- [Directions for this task]: Please return every line below that contains the string "down".

- [Data for analysis]:
Start of Block

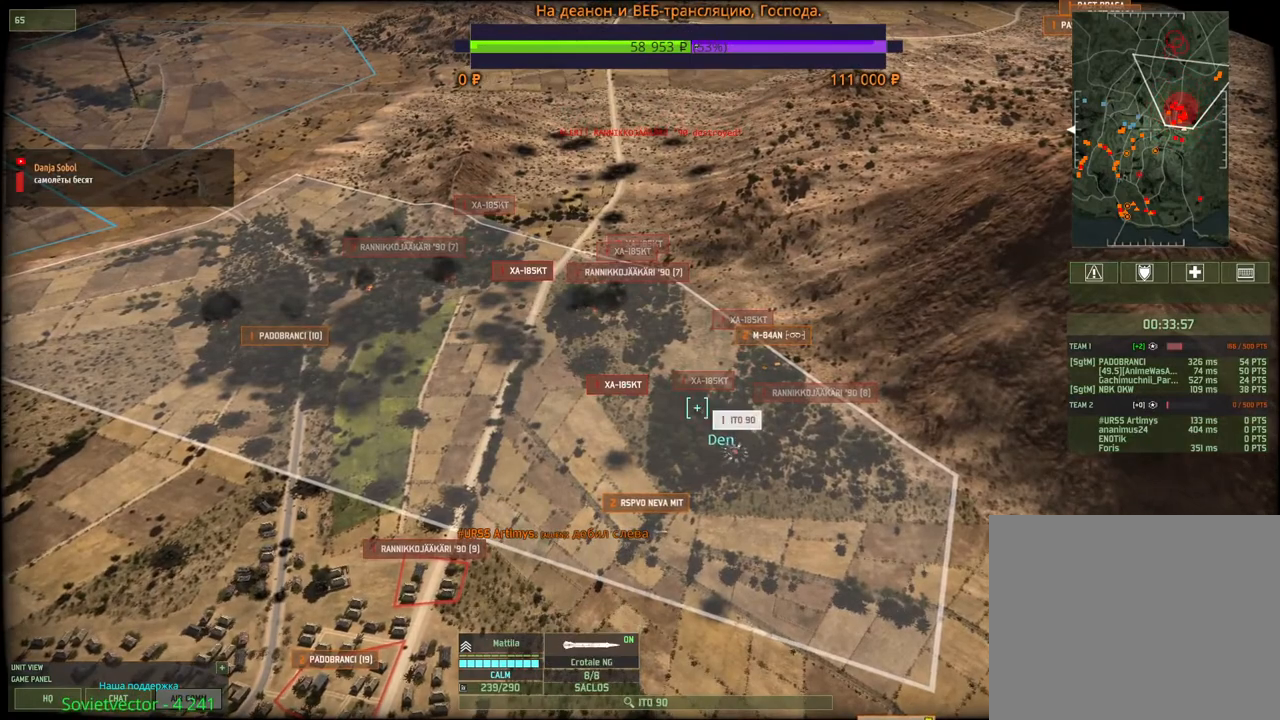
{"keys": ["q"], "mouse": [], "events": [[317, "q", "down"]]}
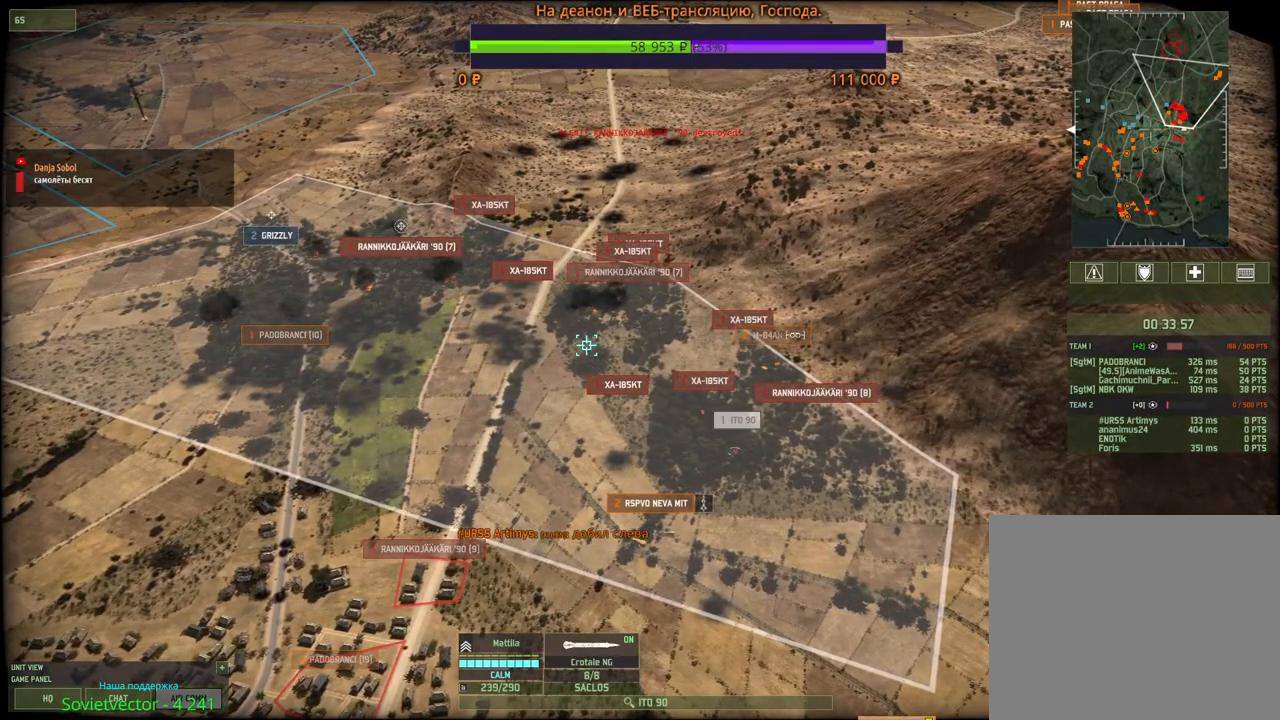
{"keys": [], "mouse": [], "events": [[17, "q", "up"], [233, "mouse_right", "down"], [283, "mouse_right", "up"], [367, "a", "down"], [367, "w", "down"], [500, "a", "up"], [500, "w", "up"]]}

End of Block
Start of Block

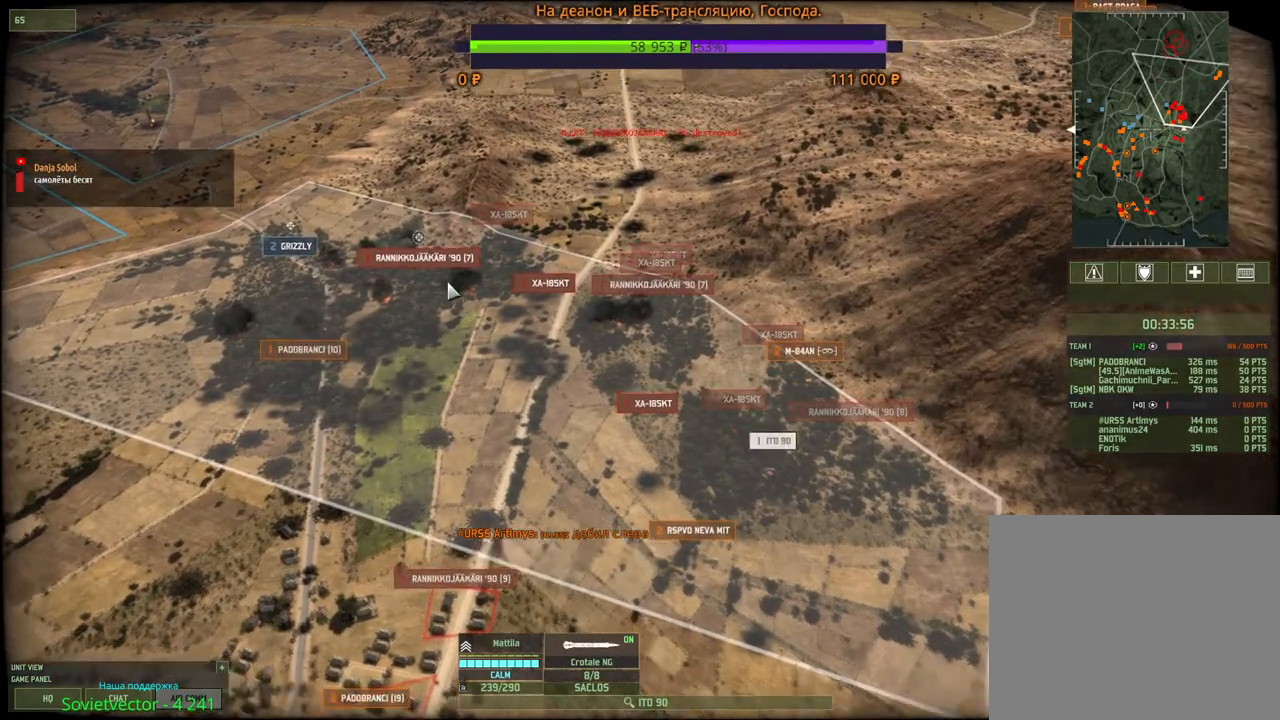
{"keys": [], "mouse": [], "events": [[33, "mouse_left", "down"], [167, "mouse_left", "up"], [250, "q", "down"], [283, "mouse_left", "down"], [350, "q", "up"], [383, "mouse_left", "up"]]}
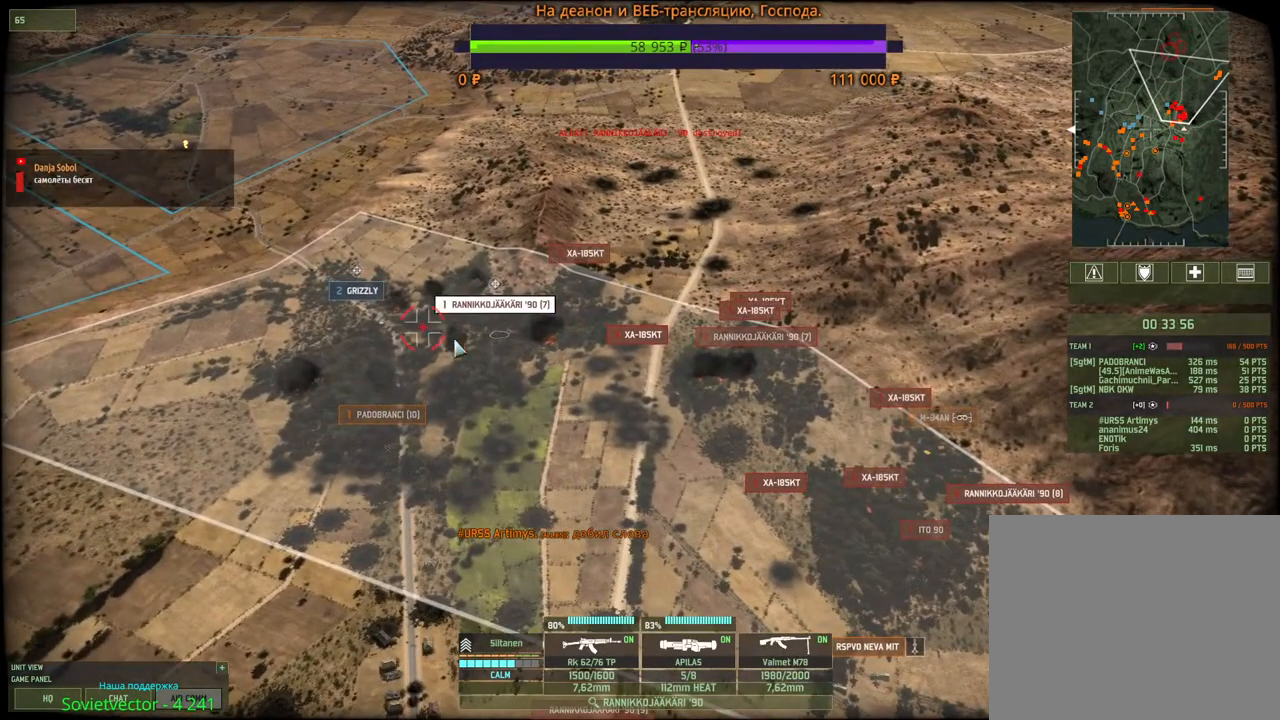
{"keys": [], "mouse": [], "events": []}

End of Block

- [Your response]:
{"keys": ["q"], "mouse": [], "events": [[317, "q", "down"]]}
{"keys": [], "mouse": [], "events": [[17, "q", "up"], [233, "mouse_right", "down"], [283, "mouse_right", "up"], [367, "a", "down"], [367, "w", "down"], [500, "a", "up"], [500, "w", "up"]]}
{"keys": [], "mouse": [], "events": [[33, "mouse_left", "down"], [167, "mouse_left", "up"], [250, "q", "down"], [283, "mouse_left", "down"], [350, "q", "up"], [383, "mouse_left", "up"]]}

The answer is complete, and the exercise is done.